Isolado no teatro de batalhas da Frente Ocidental e cada vez mais acuado pelo poderio militar alemão, o Reino Unido deu o braço a torcer, concordando em estabelecer uma aliança militar com os soviéticos. O acordo fechado em 12 de julho de 1941 foi bastante lacônico. Dizia o documento:
“O Governo de Sua Majestade e o Reino Unido e o governo da União das Repúblicas Socialistas Soviéticas concluíram o presente acordo e declaram o seguinte:
1) Os dois governos se comprometem a prestar assistência e apoio mútuos de todos os tipos na presente guerra contra a Alemanha hitlerista.

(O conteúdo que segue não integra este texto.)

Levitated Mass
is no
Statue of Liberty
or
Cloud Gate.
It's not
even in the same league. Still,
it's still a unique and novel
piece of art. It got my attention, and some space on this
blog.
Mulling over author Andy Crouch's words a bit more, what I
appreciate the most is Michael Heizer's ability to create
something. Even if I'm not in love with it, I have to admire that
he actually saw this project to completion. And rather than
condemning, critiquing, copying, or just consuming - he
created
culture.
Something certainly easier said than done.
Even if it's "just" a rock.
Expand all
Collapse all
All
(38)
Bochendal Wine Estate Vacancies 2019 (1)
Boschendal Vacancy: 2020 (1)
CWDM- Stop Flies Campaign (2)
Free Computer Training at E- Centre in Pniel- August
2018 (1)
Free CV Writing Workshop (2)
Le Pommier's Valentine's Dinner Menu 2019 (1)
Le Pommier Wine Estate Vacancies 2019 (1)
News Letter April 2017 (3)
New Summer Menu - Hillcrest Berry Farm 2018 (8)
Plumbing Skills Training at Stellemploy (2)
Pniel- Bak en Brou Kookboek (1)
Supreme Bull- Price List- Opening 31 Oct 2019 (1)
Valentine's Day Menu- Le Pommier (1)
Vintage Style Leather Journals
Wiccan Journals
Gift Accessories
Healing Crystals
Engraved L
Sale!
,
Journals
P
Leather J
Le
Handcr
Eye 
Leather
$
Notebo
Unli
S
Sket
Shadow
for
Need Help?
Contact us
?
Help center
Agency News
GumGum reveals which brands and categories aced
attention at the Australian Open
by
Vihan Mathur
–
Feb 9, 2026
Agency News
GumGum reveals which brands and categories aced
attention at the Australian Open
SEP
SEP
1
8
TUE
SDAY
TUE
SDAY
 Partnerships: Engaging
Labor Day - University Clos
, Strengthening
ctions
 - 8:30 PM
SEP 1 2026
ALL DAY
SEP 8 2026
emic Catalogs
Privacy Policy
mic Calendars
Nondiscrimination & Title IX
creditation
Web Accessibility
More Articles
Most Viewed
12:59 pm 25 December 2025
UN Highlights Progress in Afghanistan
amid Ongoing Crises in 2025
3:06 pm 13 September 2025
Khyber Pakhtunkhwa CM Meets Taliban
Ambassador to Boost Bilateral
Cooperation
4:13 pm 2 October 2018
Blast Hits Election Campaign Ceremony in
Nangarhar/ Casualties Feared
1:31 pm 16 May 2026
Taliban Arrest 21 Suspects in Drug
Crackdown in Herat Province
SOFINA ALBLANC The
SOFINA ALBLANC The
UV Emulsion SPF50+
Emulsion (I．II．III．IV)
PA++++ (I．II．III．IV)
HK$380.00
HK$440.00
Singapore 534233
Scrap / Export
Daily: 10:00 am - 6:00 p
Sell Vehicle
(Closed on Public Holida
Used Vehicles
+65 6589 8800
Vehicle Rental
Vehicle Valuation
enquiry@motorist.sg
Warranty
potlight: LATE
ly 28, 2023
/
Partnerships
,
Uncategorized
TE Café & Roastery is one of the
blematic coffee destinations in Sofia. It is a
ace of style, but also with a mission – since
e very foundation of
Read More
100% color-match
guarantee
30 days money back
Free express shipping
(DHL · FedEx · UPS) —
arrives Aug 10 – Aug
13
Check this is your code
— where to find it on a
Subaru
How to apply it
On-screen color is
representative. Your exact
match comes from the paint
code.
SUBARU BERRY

2) Comprometem-se ainda a que durante esta guerra não negociarão nem concluirão um armistício ou tratado de paz, exceto por meio de mútuo acordo.
As partes concordam que este acordo entra em vigor a partir do momento da assinatura e não está sujeito a ratificação.”
O tratado alarmou o governo dos Estados Unidos, que a essa altura ainda não havia ingressado no conflito e mantinha um discurso oficial de neutralidade. Preocupado com o fato dos britânicos estarem assinando um tratado militar com os soviéticos, o presidente norte-americano Franklin Delano Roosevelt chamou Churchill para um encontro secreto em alto-mar, nos arredores da Ilha de Terra Nova, no Canadá, sem a participação de Stalin.
Após quatro dias de reunião, Churchill e Roosevelt divulgaram uma declaração final sobre os “princípios para um futuro melhor para o mundo”, elencados na chamada “Carta do Atlântico”. O documento buscava neutralizar quaisquer eventuais ganhos geopolíticos que a União Soviética pudesse ter caso vencesse a guerra, limitando modificações territoriais, endossando a manutenção de sistemas de governança alinhados ao Ocidente, além de estabelecer que os países do Eixo seriam tratados como nações amigas e aliadas após o término do conflito.
Cinco meses após a apresentação da carta, visando legitimar suas reivindicações pós-guerra, os Estados Unidos ingressaram na Segunda Guerra Mundial.